I've found that when using sacct to track resource usage over specific time periods, it's helpful to include the --truncate option. Without it, jobs that started before the specified start time will have their entire runtime counted, including time outside
the specified range. The --truncate option ensures that only the time within the defined period is included. Maybe this can explain some of the discrepancy you experience.
Hi all,
I was wondering if someone can help explaining this discrepancy.
I have different values for project gpu consumption using sreport vs sacct (+ some calculations)

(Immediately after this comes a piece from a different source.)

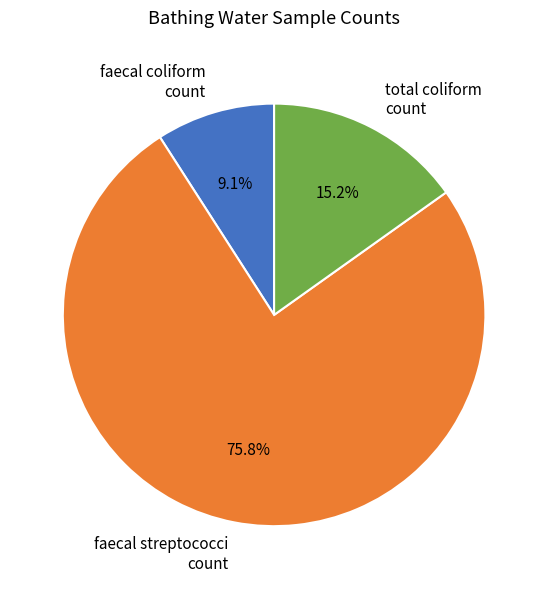

What is the smallest slice in the pie chart?

faecal coliform count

This is an example that shows this:
sreport -t hours -T gres/gpu cluster AccountUtilizationByuser start=2025-04-01 end=2025-04-05 | grep project1234
gives 178
while
sacct -n -X --allusers --accounts=project1234 --start=2025-04-01 --end=2025-04-05 -o elapsedraw,AllocTRES%80,user,partition
gives
213480 billing=128,cpu=128,gres/gpu=8,mem=1000G,node=2 gpuplus
249507 billing=128,cpu=128,gres/gpu=8,mem=1000G,node=2 gpuplus
13908 billing=64,cpu=64,gres/gpu=4,mem=500G,node=1 gpuplus
9552 billing=64,cpu=64,gres/gpu=4,mem=500G,node=1 gpuplus
4 billing=16,cpu=16,gres/gpu=1,mem=200G,node=1 gpu
11 billing=16,cpu=16,gres/gpu=1,mem=200G,node=1 gpu
...
I will not bore you with the full output and its calculation, but the first job alone consumed 213480 seconds/60/60 * 8 gpus that's 474.4 gpu hours which is way more than the 178 hrs reported by sreport
Any clue why these are inconsistent? or how sreport calculated the 178 value?